4 Experimental Results

In this section, we evaluate the proposed method on unprotected AES implementation compared to the conventional correlation coefficient used for CPA. We will show the impact of N1 in computing time, then present two criteria including the accuracy and the execution time for recovering whole key. To prove the practical effectiveness of the proposed technique, we use the synchronized and low noise power traces of low frequency AES implementation acquired on ChipWhisperer board.

To illustrate the accuracy of algorithm, an AES implementation on XMEGA MCU is used. The number of correct key bytes will be used as the criteria to assess. In this work, 10,000 power traces are acquired from ChipWhisperer board and then added Gaussian noise ranging from 0.1 to 0.2 with steps of 0.02. As mentioned above, we will show the impact of N1 in the proposed algorithm. In this case, the fixed value of α = 50 is chosen. All experiments are implemented in MATLAB software.
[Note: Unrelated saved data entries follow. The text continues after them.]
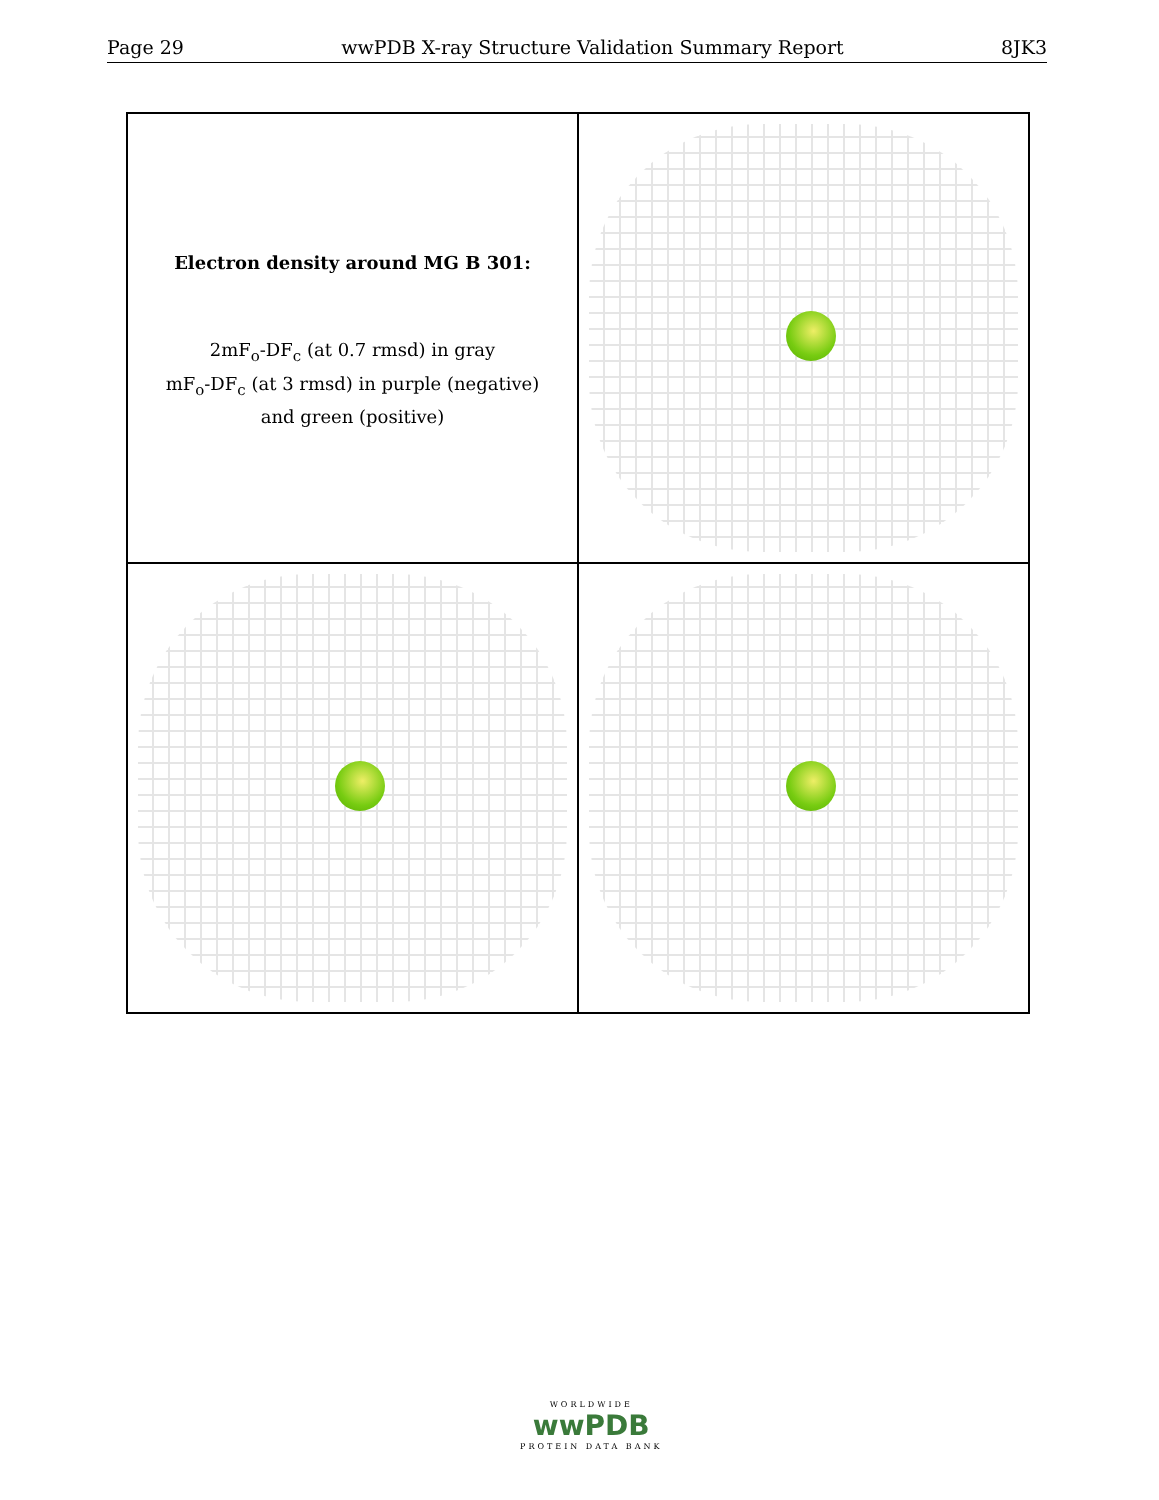Page 29 wwPDB X-ray Structure Validation Summary Report 8JK3
Electron density around MG B 301:
2mF<sub>o</sub>-DF<sub>c</sub> (at 0.7 rmsd) in gray
mF<sub>o</sub>-DF<sub>c</sub> (at 3 rmsd) in purple (negative)
and green (positive)
WORLDWIDE
wwPDB
PROTEIN DATA BANK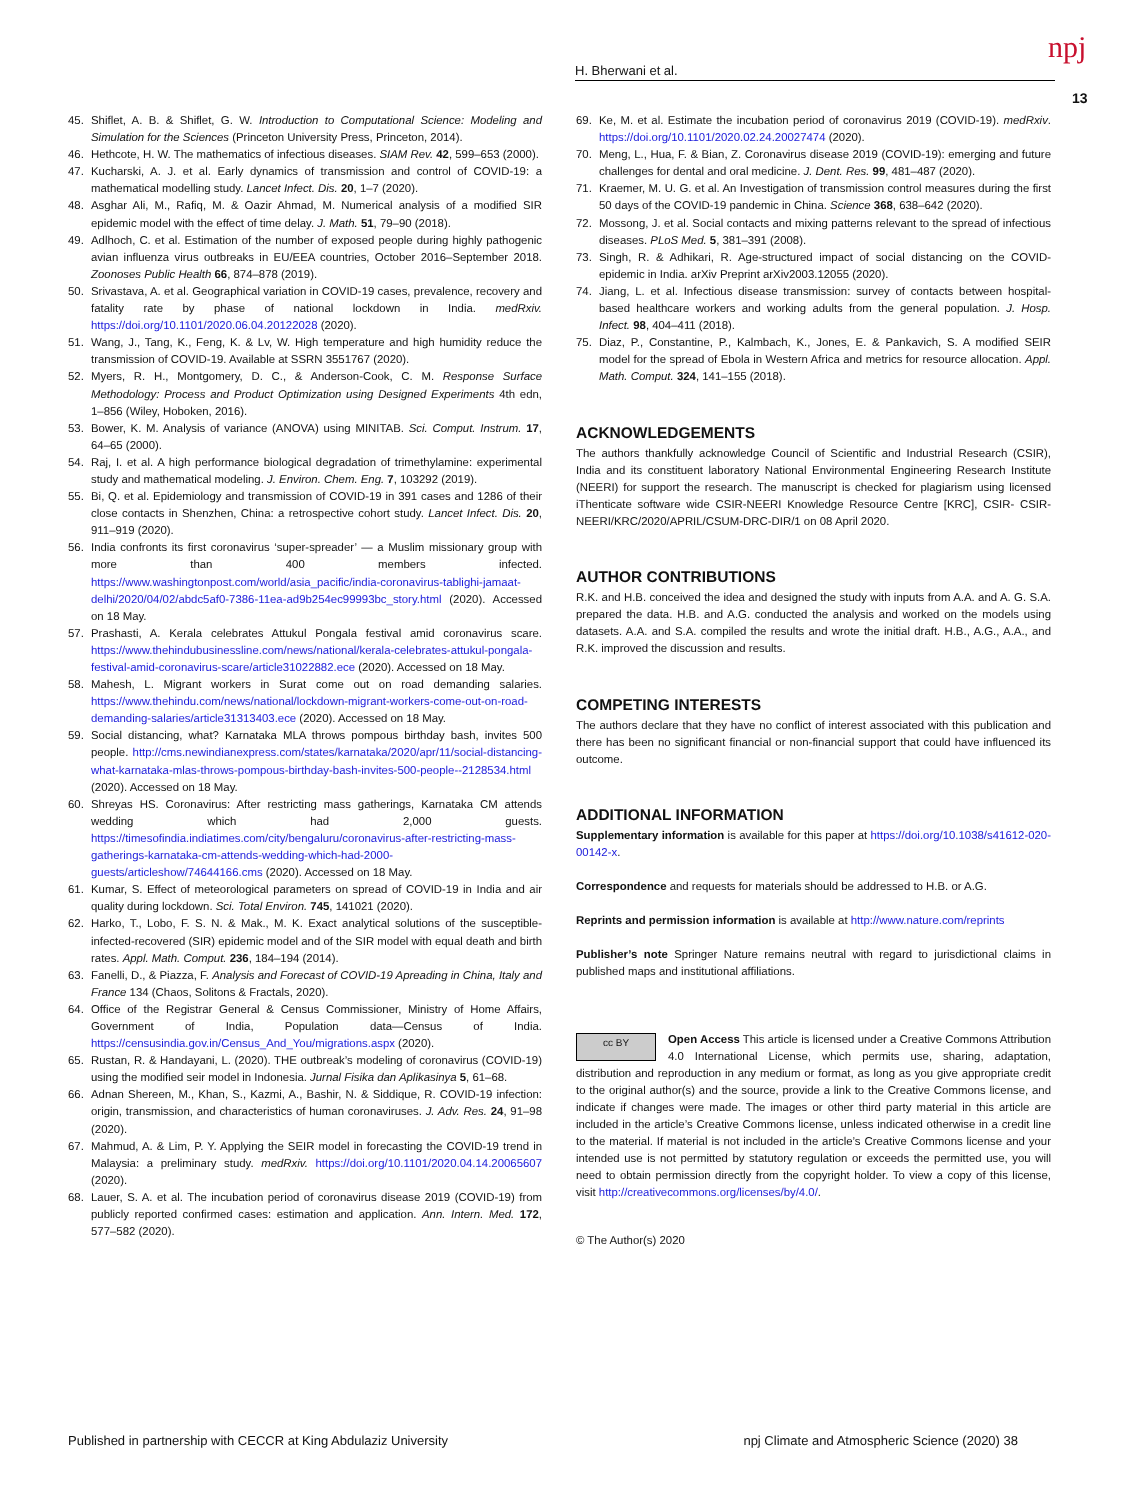H. Bherwani et al. npj
13
45. Shiflet, A. B. & Shiflet, G. W. Introduction to Computational Science: Modeling and Simulation for the Sciences (Princeton University Press, Princeton, 2014).
46. Hethcote, H. W. The mathematics of infectious diseases. SIAM Rev. 42, 599–653 (2000).
47. Kucharski, A. J. et al. Early dynamics of transmission and control of COVID-19: a mathematical modelling study. Lancet Infect. Dis. 20, 1–7 (2020).
48. Asghar Ali, M., Rafiq, M. & Oazir Ahmad, M. Numerical analysis of a modified SIR epidemic model with the effect of time delay. J. Math. 51, 79–90 (2018).
49. Adlhoch, C. et al. Estimation of the number of exposed people during highly pathogenic avian influenza virus outbreaks in EU/EEA countries, October 2016–September 2018. Zoonoses Public Health 66, 874–878 (2019).
50. Srivastava, A. et al. Geographical variation in COVID-19 cases, prevalence, recovery and fatality rate by phase of national lockdown in India. medRxiv. https://doi.org/10.1101/2020.06.04.20122028 (2020).
51. Wang, J., Tang, K., Feng, K. & Lv, W. High temperature and high humidity reduce the transmission of COVID-19. Available at SSRN 3551767 (2020).
52. Myers, R. H., Montgomery, D. C., & Anderson-Cook, C. M. Response Surface Methodology: Process and Product Optimization using Designed Experiments 4th edn, 1–856 (Wiley, Hoboken, 2016).
53. Bower, K. M. Analysis of variance (ANOVA) using MINITAB. Sci. Comput. Instrum. 17, 64–65 (2000).
54. Raj, I. et al. A high performance biological degradation of trimethylamine: experimental study and mathematical modeling. J. Environ. Chem. Eng. 7, 103292 (2019).
55. Bi, Q. et al. Epidemiology and transmission of COVID-19 in 391 cases and 1286 of their close contacts in Shenzhen, China: a retrospective cohort study. Lancet Infect. Dis. 20, 911–919 (2020).
56. India confronts its first coronavirus ‘super-spreader’ — a Muslim missionary group with more than 400 members infected. https://www.washingtonpost.com/world/asia_pacific/india-coronavirus-tablighi-jamaat-delhi/2020/04/02/abdc5af0-7386-11ea-ad9b254ec99993bc_story.html (2020). Accessed on 18 May.
57. Prashasti, A. Kerala celebrates Attukul Pongala festival amid coronavirus scare. https://www.thehindubusinessline.com/news/national/kerala-celebrates-attukul-pongala-festival-amid-coronavirus-scare/article31022882.ece (2020). Accessed on 18 May.
58. Mahesh, L. Migrant workers in Surat come out on road demanding salaries. https://www.thehindu.com/news/national/lockdown-migrant-workers-come-out-on-road-demanding-salaries/article31313403.ece (2020). Accessed on 18 May.
59. Social distancing, what? Karnataka MLA throws pompous birthday bash, invites 500 people. http://cms.newindianexpress.com/states/karnataka/2020/apr/11/social-distancing-what-karnataka-mlas-throws-pompous-birthday-bash-invites-500-people--2128534.html (2020). Accessed on 18 May.
60. Shreyas HS. Coronavirus: After restricting mass gatherings, Karnataka CM attends wedding which had 2,000 guests. https://timesofindia.indiatimes.com/city/bengaluru/coronavirus-after-restricting-mass-gatherings-karnataka-cm-attends-wedding-which-had-2000-guests/articleshow/74644166.cms (2020). Accessed on 18 May.
61. Kumar, S. Effect of meteorological parameters on spread of COVID-19 in India and air quality during lockdown. Sci. Total Environ. 745, 141021 (2020).
62. Harko, T., Lobo, F. S. N. & Mak., M. K. Exact analytical solutions of the susceptible-infected-recovered (SIR) epidemic model and of the SIR model with equal death and birth rates. Appl. Math. Comput. 236, 184–194 (2014).
63. Fanelli, D., & Piazza, F. Analysis and Forecast of COVID-19 Apreading in China, Italy and France 134 (Chaos, Solitons & Fractals, 2020).
64. Office of the Registrar General & Census Commissioner, Ministry of Home Affairs, Government of India, Population data—Census of India. https://censusindia.gov.in/Census_And_You/migrations.aspx (2020).
65. Rustan, R. & Handayani, L. (2020). THE outbreak’s modeling of coronavirus (COVID-19) using the modified seir model in Indonesia. Jurnal Fisika dan Aplikasinya 5, 61–68.
66. Adnan Shereen, M., Khan, S., Kazmi, A., Bashir, N. & Siddique, R. COVID-19 infection: origin, transmission, and characteristics of human coronaviruses. J. Adv. Res. 24, 91–98 (2020).
67. Mahmud, A. & Lim, P. Y. Applying the SEIR model in forecasting the COVID-19 trend in Malaysia: a preliminary study. medRxiv. https://doi.org/10.1101/2020.04.14.20065607 (2020).
68. Lauer, S. A. et al. The incubation period of coronavirus disease 2019 (COVID-19) from publicly reported confirmed cases: estimation and application. Ann. Intern. Med. 172, 577–582 (2020).
69. Ke, M. et al. Estimate the incubation period of coronavirus 2019 (COVID-19). medRxiv. https://doi.org/10.1101/2020.02.24.20027474 (2020).
70. Meng, L., Hua, F. & Bian, Z. Coronavirus disease 2019 (COVID-19): emerging and future challenges for dental and oral medicine. J. Dent. Res. 99, 481–487 (2020).
71. Kraemer, M. U. G. et al. An Investigation of transmission control measures during the first 50 days of the COVID-19 pandemic in China. Science 368, 638–642 (2020).
72. Mossong, J. et al. Social contacts and mixing patterns relevant to the spread of infectious diseases. PLoS Med. 5, 381–391 (2008).
73. Singh, R. & Adhikari, R. Age-structured impact of social distancing on the COVID-epidemic in India. arXiv Preprint arXiv2003.12055 (2020).
74. Jiang, L. et al. Infectious disease transmission: survey of contacts between hospital-based healthcare workers and working adults from the general population. J. Hosp. Infect. 98, 404–411 (2018).
75. Diaz, P., Constantine, P., Kalmbach, K., Jones, E. & Pankavich, S. A modified SEIR model for the spread of Ebola in Western Africa and metrics for resource allocation. Appl. Math. Comput. 324, 141–155 (2018).
ACKNOWLEDGEMENTS
The authors thankfully acknowledge Council of Scientific and Industrial Research (CSIR), India and its constituent laboratory National Environmental Engineering Research Institute (NEERI) for support the research. The manuscript is checked for plagiarism using licensed iThenticate software wide CSIR-NEERI Knowledge Resource Centre [KRC], CSIR- CSIR-NEERI/KRC/2020/APRIL/CSUM-DRC-DIR/1 on 08 April 2020.
AUTHOR CONTRIBUTIONS
R.K. and H.B. conceived the idea and designed the study with inputs from A.A. and A. G. S.A. prepared the data. H.B. and A.G. conducted the analysis and worked on the models using datasets. A.A. and S.A. compiled the results and wrote the initial draft. H.B., A.G., A.A., and R.K. improved the discussion and results.
COMPETING INTERESTS
The authors declare that they have no conflict of interest associated with this publication and there has been no significant financial or non-financial support that could have influenced its outcome.
ADDITIONAL INFORMATION
Supplementary information is available for this paper at https://doi.org/10.1038/s41612-020-00142-x.
Correspondence and requests for materials should be addressed to H.B. or A.G.
Reprints and permission information is available at http://www.nature.com/reprints
Publisher’s note Springer Nature remains neutral with regard to jurisdictional claims in published maps and institutional affiliations.
cc BY Open Access This article is licensed under a Creative Commons Attribution 4.0 International License, which permits use, sharing, adaptation, distribution and reproduction in any medium or format, as long as you give appropriate credit to the original author(s) and the source, provide a link to the Creative Commons license, and indicate if changes were made. The images or other third party material in this article are included in the article’s Creative Commons license, unless indicated otherwise in a credit line to the material. If material is not included in the article’s Creative Commons license and your intended use is not permitted by statutory regulation or exceeds the permitted use, you will need to obtain permission directly from the copyright holder. To view a copy of this license, visit http://creativecommons.org/licenses/by/4.0/.
© The Author(s) 2020
Published in partnership with CECCR at King Abdulaziz University npj Climate and Atmospheric Science (2020) 38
In Fig. 3, it is clear that the more noise is added, the higher of N1 is needed for extracting secret key successfully. However, the value of N1 directly affects the computation time, therefore we cannot choose the too large value of N1. In the experiments, with the value of N1 = [1/3 N, 1/4 N, 1/5 N], we find that the value N1 = 1/3 N will leads to the better results than other ones. Hence, this value is used for evaluating the execution time with the detail results in the next section.

Fig. 3.
figure 3

The average of the correct number of key bytes corresponds to N1 and the standard deviation increases.

To demonstrate the effectiveness of timing execution, the proposed algorithm is implemented with the same configurations of the conventional CPA algorithm. In this experiment, we used a number of power traces in the range from 1,000 to 10,000 corresponding to the standard deviation of noise ranging from 0.06 to 0.15 and with N1 = 1/3 N. These parameters are listed in Table 1.

Table 1. Parameters of CPA attack on the whole AES key for computation time measurements.

Figure 4 shows the results of experiment. It can be seen that the proposed technique is much faster than the conventional CPA. As expected, the value of N1 directly affects the calculation time and it is effective with the broad range of number of power of trace, not only for the large number as in [10]. When the number of power traces is larger, with the appropriately chosen value of N1, the higher efficiency of the execution time can be achieved. The smaller N1 is chosen, the lower computation time is achieved. In this case, we only use the value of N1 = 1/3 N, however, depending on the standard deviation value of noise, N1 could be chosen smaller. According to Fig. 3, if the standard deviation is 0.14, the value of N1 = 1/4 N can be applied. Hence, the efficiency of execution time will be higher.

Fig. 4.
figure 4

Results of computation time for conventional and proposed CPA techniques, for power traces containing 5000 samples.

5 Conclusion and Future Work

In this paper, we have proposed a new CPA method in order to recover the secret key. This technique contains two phases, in which the first phase calculate the number of points of interest of all possible key bytes (very small compare to number of power trace samples). Then, the points of interest are used to compute the highest correlation value of all guess key bytes. The effectiveness of execution time is demonstrated in experiments with various number of power traces which have clarified the efficiency of the proposed method. In the future work, a mathematical representation and analysis will be investigated in detail.